[ESTRATTO SELEZIONATO]

Dopo aver ascoltato la prolusione del professore Valentín Gómez-Iglesias e la relazione annuale del Segretario Generale non posso fare altro che ringraziare di cuore il Signore, ben sapendo che quella cornice racchiude le singole e quotidiane attività delle lezioni, dei seminari, degli incontri per la preparazione delle tesi e delle tesine, e tutte le altre attività riguardanti la parte amministrativa e tecnica, sia in questa sede che nella biblioteca. Tutte queste attività vedono coinvolte tante carissime persone —lo dico di cuore— nell’unica comunità accademica, che comprende anche l’Istituto Superiore di Scienze Religiose all’Apollinare. Ringrazio il Signore e ringrazio anche voi per l’impegno evidente, confermato da risultati ben tangibili, in quest’opera così importante al servizio della Chiesa universale, insieme agli altri atenei e università pontificie di Roma.

L’inizio dell’anno accademico è un’occasione direi di festa e di speranza nei frutti che il Signore attende da noi nella nuova tappa che stiamo per intraprendere. Sono questi i miei sentimenti nel vedervi qui riuniti e preparati per il lavoro che ricomincia.

Ma c’è un motivo particolare di gioia e di ringraziamento, palese a tutti. L’inizio del nuovo anno accademico coincide con la recente lieta notizia della concessione, da parte di Sua Santità Giovanni Paolo II, del titolo di Pontificio al nostro Ateneo. Come ho avuto modo di manifestare in una mia lettera al Rettore Magnifico, il nuovo titolo con cui adesso la nostra istituzione accademica si vede onorata rappresenta un “segno della fiducia e del paterno affetto con cui il Papa segue il nostro impegno di servizio alla Chiesa”. Vorrei esprimere a nome di tutti la nostra più profonda gratitudine filiale verso il Santo Padre, nella consapevolezza che il suo gesto, mentre ci incoraggia a proseguire con più dedizione questa nostra impresa, iniziata ormai undici anni fa, nello stesso tempo conferma ancor di più la responsabilità del nostro compito dinanzi alla Chiesa e dinanzi alle attese del Romano Pontefice nei nostri confronti.

[/ESTRATTO SELEZIONATO]
[DATI DISPONIBILI]

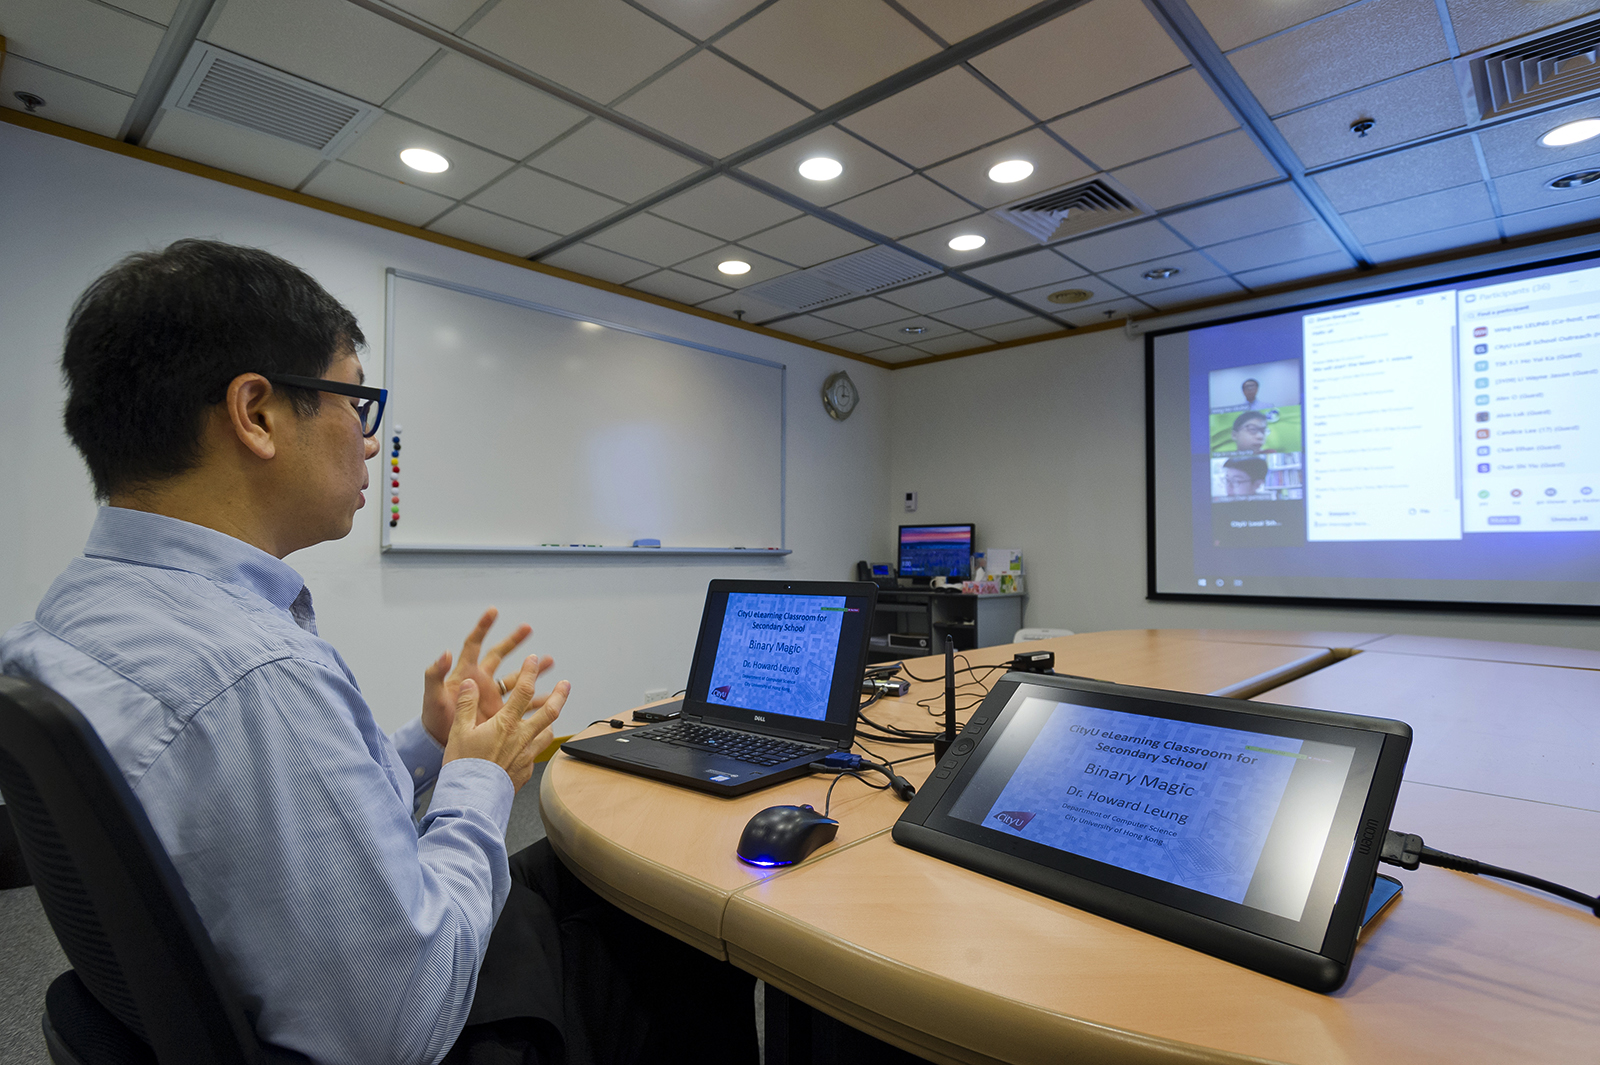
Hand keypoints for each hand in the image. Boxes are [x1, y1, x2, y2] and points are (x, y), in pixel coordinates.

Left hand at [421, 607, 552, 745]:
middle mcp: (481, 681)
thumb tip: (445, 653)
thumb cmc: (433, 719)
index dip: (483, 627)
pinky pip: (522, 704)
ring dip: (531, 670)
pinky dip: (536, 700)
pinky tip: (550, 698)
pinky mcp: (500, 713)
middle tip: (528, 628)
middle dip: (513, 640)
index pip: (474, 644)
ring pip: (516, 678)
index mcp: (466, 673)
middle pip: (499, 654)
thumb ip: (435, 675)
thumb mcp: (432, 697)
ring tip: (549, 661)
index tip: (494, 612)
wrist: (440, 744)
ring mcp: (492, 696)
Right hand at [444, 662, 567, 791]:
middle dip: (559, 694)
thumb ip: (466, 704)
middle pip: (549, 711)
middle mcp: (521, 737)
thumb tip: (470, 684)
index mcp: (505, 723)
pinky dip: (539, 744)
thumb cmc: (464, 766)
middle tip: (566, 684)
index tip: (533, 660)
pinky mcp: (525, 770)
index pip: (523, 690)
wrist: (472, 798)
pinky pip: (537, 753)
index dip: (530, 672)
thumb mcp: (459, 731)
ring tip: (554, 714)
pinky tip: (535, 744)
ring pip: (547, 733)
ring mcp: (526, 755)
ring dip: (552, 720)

[/DATI DISPONIBILI]

Stampa senza modifiche il passo del discorso per l'inizio dell'anno accademico che va da "Dopo aver ascoltato" fino a "pontificie di Roma.", quest'ultimo compreso.

* RISPOSTA ALL'ESERCIZIO *
Dopo aver ascoltato la prolusione del professore Valentín Gómez-Iglesias e la relazione annuale del Segretario Generale non posso fare altro che ringraziare di cuore il Signore, ben sapendo che quella cornice racchiude le singole e quotidiane attività delle lezioni, dei seminari, degli incontri per la preparazione delle tesi e delle tesine, e tutte le altre attività riguardanti la parte amministrativa e tecnica, sia in questa sede che nella biblioteca. Tutte queste attività vedono coinvolte tante carissime persone —lo dico di cuore— nell’unica comunità accademica, che comprende anche l’Istituto Superiore di Scienze Religiose all’Apollinare. Ringrazio il Signore e ringrazio anche voi per l’impegno evidente, confermato da risultati ben tangibili, in quest’opera così importante al servizio della Chiesa universale, insieme agli altri atenei e università pontificie di Roma.